Niesen: Don't mourn the end of Lynx's streak
MINNEAPOLIS – There's no way to call it exciting, no spinning it into a feel-good story. The Lynx lost. They did it on Sunday night in Seattle, 65-62, ending their 10-game winning streak to open 2012.
That's not the story we wanted to hear.
We wanted to hear about 15-0, then 20-0. We wanted to hear that they'd come back from their double-digit deficit (which they almost did). We wanted blowouts and close games, buzzer-beaters and near-perfect shooting.
Everything we wanted was possible, but it all hinged on so much. Too much.
It's not that streaks like the Lynx's are untenable, or even impossible. It's not that they take talent or will greater than what Cheryl Reeve and her team have, not in the least. It's not even about anything a team can plan for or avoid. Streaks this long are left to too many details, to too many things that must go right.
When the Lynx lost, they fell to 10-1 in 2012. That's still the best record in the league by two and a half games, and their streak was the longest to open a season in league history. Going back to last year's regular season, it was a 13-game winning streak, the third-longest such stretch in league history.
What ended in Seattle was significant, both for the precedent it set and the history it signifies. And yet the Lynx didn't seem to take stock in it.
As the wins piled up, the streak became more obvious. There was more need to ask about it, to put it in context, to draw conclusions from it. Yet Reeve and her players continued to downplay their achievements, genuinely and forcefully. They didn't want to be part of that narrative, the complex question of what such streaks mean and how much the past can guarantee the future.

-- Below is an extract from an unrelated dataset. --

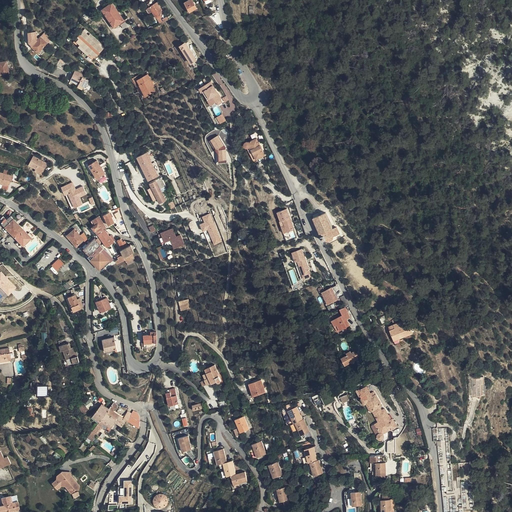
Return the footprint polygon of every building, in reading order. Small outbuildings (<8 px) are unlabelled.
[(160,23),(168,19),(167,16),(163,19),(161,14),(164,13),(157,2),(154,0),(149,0),(147,2),(149,6),(152,11),(160,23)] [(192,0),(188,0),(184,2),(189,12),(196,8),(192,0)] [(112,3),(102,9),(114,27),(124,20),(112,3)] [(121,24),(124,29),(129,25),(126,20),(121,24)] [(85,29),(75,41),(79,45),(78,47),(92,61),(105,47),(85,29)] [(41,37),(32,46),(38,52),(47,43),(41,37)] [(196,60),(185,42),(180,46),(191,63),(196,60)] [(68,62),(60,58),(56,65),(65,70),(68,62)] [(9,73),(7,61),(0,62),(0,69),(1,74),(9,73)] [(147,72),(139,76),(136,78),(139,84),(145,96),(155,91),(152,86),(151,83),(152,82),(147,72)] [(89,80),(74,73),(71,80),(85,87),(89,80)] [(216,102),(220,99),(221,99),(210,81),(199,89),(201,92),(202,91),(210,105),(216,102)] [(145,96),(139,84),(137,85),(143,97),(145,96)] [(250,146),(257,159),(265,155),(255,133),(251,135),(254,140),(249,142),(248,142),(247,142),(246,143),(245,144),(245,146),(246,147),(247,147),(248,147),(250,147),(250,146)] [(218,136),(210,141),(216,150),(215,151),(218,155),(218,163),(226,163),(225,150),(225,148),(218,136)] [(258,161),(257,159),(250,146),(250,147),(248,147),(247,147),(253,160),(254,161),(256,161),(257,161),(258,161)] [(33,156),(29,165),(36,169),(35,171),(42,175),(47,164),(33,156)] [(97,174),(99,177),(105,173),(97,160),(93,163),(91,160),(88,162),(89,165),(95,175),(97,174)] [(162,178),(166,175),(167,175),(165,169),(159,172),(161,177),(162,178)] [(0,182),(3,183),(7,185),(9,185),(10,180),(12,181),(13,176),(7,174),(7,173),(3,172),(3,173),(0,172),(0,177),(0,182)] [(150,183),(156,180),(153,174),(147,177),(150,183)] [(165,186),(162,178),(161,177),(156,180),(160,189),(165,186)] [(165,200),(160,189),(156,180),(150,183),(152,187),(150,188),(154,195),(155,194),(157,198),(159,203),(165,200)] [(73,182),(61,188),(65,196),(68,195),(74,209),(83,204),(80,197),(86,194),(83,186),(76,189),(73,182)] [(287,209),(277,213),(280,222),(279,222),(283,234),(294,229),(287,209)] [(110,212),(104,215),(108,225),(109,225),(112,224),(115,222),(112,217),(110,214),(110,212)] [(334,228),(327,212),(314,218),(321,236),(323,241),(326,240),(327,241),(328,241),(329,241),(331,240),(333,239),(333,238),(334,236),(340,233),(337,227),(334,228)] [(204,223),(199,225),(203,232),(208,230),(214,245),(222,242),(210,214),(202,217),(204,223)] [(12,233),(20,225),(11,216),(3,224),(12,233)] [(93,227),(97,234),(105,229),(106,228),(99,216),(93,220),(96,225),(94,226),(93,227)] [(28,234),(20,225),(12,233),(24,245),(33,236),(30,232),(28,234)] [(173,228),(160,233),(164,243),(170,241),(174,249),(184,245),(180,235),(176,237),(173,228)] [(67,236),(78,248),(85,241),(75,229),(67,236)] [(96,239),(104,248),(107,246),(107,247),(114,242),(114,241),(110,236),(105,229),(97,234),(94,235),(97,239),(96,239)] [(90,259),(101,271),(114,260),(104,248),(96,239),(97,239),(94,235),(89,239),(92,242),(84,249),(90,255),(92,257),(90,259)] [(121,238),(118,240),(122,249),(123,248),(128,246),(125,241),(123,242),(121,238)] [(123,255),(124,257),(132,253),(134,252),(131,245),(128,246),(123,248),(124,250),(122,252),(123,255)] [(302,249),(291,253),(295,263),(297,262),(304,280),(312,277),(302,249)] [(124,257),(125,260),(126,262),(132,259),(134,258),(132,253),(124,257)] [(116,260),(118,263),(125,260),(124,257),(123,255),(121,255),(121,254),(117,256),(118,257),(119,259),(116,260)] [(59,259),(52,266),(56,271),(63,264),(59,259)] [(1,272),(0,273),(0,288),(8,296),(17,288),(1,272)] [(338,299),(334,290),(332,288),(325,291),(324,289),(323,290),(320,291),(327,305),(330,303),(338,299)] [(342,299),(341,296),(337,288),(334,290),(338,299),(339,301),(342,299)] [(68,297),(74,311),(81,309),(75,295),(68,297)] [(349,305),(344,295),(341,296),(342,299),(346,307),(349,305)] [(106,298),(98,301),(97,302),(101,312),(111,308),(109,303),(107,298),(106,298)] [(191,308),(189,299),(180,301),(182,310),(191,308)] [(351,317),(346,307),(340,309),(343,315),(332,320),(335,326),(338,324),(341,330),(350,325),(347,319),(351,317)] [(384,314),(379,316),(382,323),(387,322),(384,314)] [(408,319),(401,321),(394,324),(389,326),(394,340),(398,338),(413,333),(408,319)] [(153,347),(157,346),(156,331),(144,332),(144,342),(142,342),(142,347),(148,347),(148,349),(153,349),(153,347)] [(114,337),(103,340),(105,352),(117,349),(114,337)] [(74,357),(71,348),(69,342),(60,345),(61,351),(64,350),(67,360),(68,365),(79,361),(78,355),(74,357)] [(0,361),(12,360),(10,348),(0,349),(0,361)] [(355,351),(354,351),(352,353),(349,352),(348,354),(342,357),(346,364),(352,362),(354,363),(355,360),(356,359),(359,358),(358,356),(359,356),(358,352),(356,353),(355,351)] [(206,369),(207,373),(204,374),(206,379),(208,384),(212,383),(217,381),(218,383),(219,383),(220,383),(221,382),(221,381),(218,374),(219,373),(215,364),(206,369)] [(477,380),(474,379),(472,380),(472,395),(480,395),(480,384),(483,384),(484,384),(485,376),(478,378),(477,380)] [(94,383),(92,377),(84,380),(86,386),(94,383)] [(251,389),(254,396),(265,392),(261,380),(250,383),(251,389)] [(482,397),(483,384),(480,384),(480,395),(472,395),(472,397),(482,397)] [(37,396),(47,396),(47,386),(37,387),(37,396)] [(170,405),(179,403),(175,388),(170,390),(171,391),(167,393),(170,405)] [(373,396),(371,394),(362,398),(365,404),(367,403),(368,402),(373,410),(379,422),(376,424),(380,432),(379,433),(378,434),(378,436),(378,438),(379,438),(381,439),(382,439),(383,438),(384,437),(384,435),(384,434),(383,433),(391,429),(392,430),(397,427),(393,419),(391,420),(390,420),(387,416),(389,416),(385,409),(382,410),(380,406),(382,406),(376,395),(375,395),(373,396)] [(219,402),(221,407),(229,404),(226,399),(219,402)] [(92,403),(89,400),(82,405),(87,412),(90,410),(88,406),(92,403)] [(118,405),(114,402),(110,408),(105,414),(115,421),(119,414),(114,410),(116,407),(116,408),(118,405)] [(92,418),(99,423),(103,417),(105,414),(110,408),(102,403),(92,418)] [(78,408),(83,415),(87,412),(82,405),(78,408)] [(297,406),(288,410),(294,423),(296,422),(301,435),(310,431),(304,418),(303,419),(297,406)] [(32,418),(34,409),(28,408),(25,416),(32,418)] [(124,418),(126,419),(128,420),(129,418),(132,414),(128,411),(124,418)] [(139,422),(140,422),(140,419),(139,417),(138,415),(137,413),(136,412),(133,411),(132,414),(129,418),(137,421),(139,422)] [(105,414),(103,417),(113,424),(115,421),(105,414)] [(115,421),(122,425),(126,419),(124,418),(119,414),(115,421)] [(239,427),(241,432),(250,429),(245,415),(235,419),(239,427)] [(103,417),(99,423),(102,425),(103,423),(107,426),(111,428),(113,424),(103,417)] [(93,430),(87,438),(92,441),(98,433),(93,430)] [(192,448),(189,435),(179,437),(183,451),(192,448)] [(266,453),(262,440),(253,444),(257,457),(266,453)] [(314,446),(305,449),(309,462),(310,462),(314,476),(323,473),(319,459),(318,460),(314,446)] [(0,466),(1,468),(7,465),(11,463),(8,456),(4,458),(0,448),(0,466)] [(218,464),(220,464),(224,463),(228,462),(224,448),(215,450),(216,455),(218,464)] [(384,455),(371,455),(371,463),(376,462),(376,467),(377,471),(377,476),(379,476),(386,476),(386,462),(384,462),(384,455)] [(224,463),(224,466),(227,476),(232,475),(234,484),(248,481),(245,472),(236,474),(233,460),(228,462),(224,463)] [(283,474),(278,461),(269,464),(274,478),(283,474)] [(465,462),(458,464),(461,478),(468,477),(465,462)] [(72,477),(71,472),(63,471),(58,475),(57,479),(53,483),(58,489),(62,485),(63,486),(66,486),(71,492),(79,486),(72,477)] [(132,481),(124,481),(124,497),(119,497),(119,504),(132,504),(132,481)] [(280,502),(283,501),(289,500),(287,486),(277,488),(280,502)] [(361,491),(351,492),(352,497),(353,506),(362,505),(361,491)] [(153,502),(153,505),(155,507),(156,508),(158,509),(161,509),(165,507),(167,505),(168,502),(167,499),(166,496),(163,494),(160,494),(156,496),(153,499),(153,502)] [(10,496),(1,498),(2,502),(4,503),(4,505),(0,506),(0,511),(13,511),(13,510),(15,510),(17,510),(20,509),(18,501),(13,502),(12,502),(10,496)] [(394,499),(381,499),(381,511),(391,511),(392,511),(394,511),(394,499)]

Every WNBA team that's started a season with a six-game or longer winning streak has made the finals that season. The Lynx won 10, and once they entered that six-game threshold, repeating their championship seemed to become a dangerously popular topic. That the previous teams did what they did after their winning streaks is impressive, and it can't bode poorly for the Lynx's chances. That said, there are no guarantees.
Now that the streak is over, those predictive facts remain. They Lynx still hold their place in history, with a run that's better than several champions'. But now the narrative can change. It can move past the beginning of the season, with less of an emphasis on the consecutive and more on the wins themselves.
Streaks guarantee nothing. That was harder to say just a day ago, but now the pressure is off. The team's attitude is so much easier to understand here, on the other side.
Just look at the teams that have held the longest winning streaks in their respective sports. The Colts won 23 regular season game from Nov. 2, 2008 to December 27, 2009. They won no championship in that time frame, not even in the Super Bowl a month after the streak ended.
The New York Giants baseball team holds the longest MLB streak record, at 26 games, which they won between Sept. 7, 1916 and Sept. 30, 1916. There was no World Series for them that season, and they didn't win the Fall Classic until 1921.
In hockey, the Penguins won 17 straight games from March 9, 1993 to April 15, 1993. They lost in the conference quarterfinals, despite their 84-44 record.
However, in 1971, the Lakers started a 33-game streak on Nov. 5, which didn't end until Jan. 7, 1972. That same year, they won the NBA Championship. And in women's college basketball, Maya Moore's UConn team won 71 regular season games in a row from Feb. 9, 2008 to Dec. 30, 2010 on their way to championships in 2009 and 2010.
So the cynics say these streaks mean nothing. The cynics cite the Colts and Penguins. They dig back further into history and talk about the Giants. The optimists say no. They look at the Lakers and say that these streaks lead to championships. They point out that Maya Moore has turned undefeated streaks into championships – twice. Neither side seems unreasonable.
But what's truly reasonable lies between. The reasonable lies in seeing the shades of this, not just the black and white. Because really, a winning streak can't hurt. It's a handful of wins – 10 in the Lynx's case – a cushion between a team and the others chasing it. It might mean better playoff seeding, more favorable home court schedules. But it's all about timing. If done right, it instills confidence. If botched, the end of a streak could mean chaos, overconfidence crashing into disaster.
Cheryl Reeve knows all this. She must. So too must Moore, Seimone Augustus, Lindsay Whalen, all of them. Even if they've never lived a streak like this one, they've all seen how the game can ebb and flow. They know that a perennial loser can be a champion the next year, and the reversal of that cycle must always be in the back of their minds.
So don't mourn the end of the Lynx's streak. A 10-1 start is still impressive. It's a testament to everything these women have worked for in the past year, and we should celebrate it as we would if they'd lost, say, their fifth game but still arrived at today with the same record.
Several things went wrong on Sunday night, but really, no more than have gone wrong in other games when the team has blown double-digit leads or failed to break away. Those times, mistakes weren't fatal. Sunday, they were. It's no more complicated than that. These women are human, and they were never perfect. Just talented, hard-working, passionate, lucky.
And really, who wants to cheer for perfect? Talent, discipline, passion – that's all so much more interesting.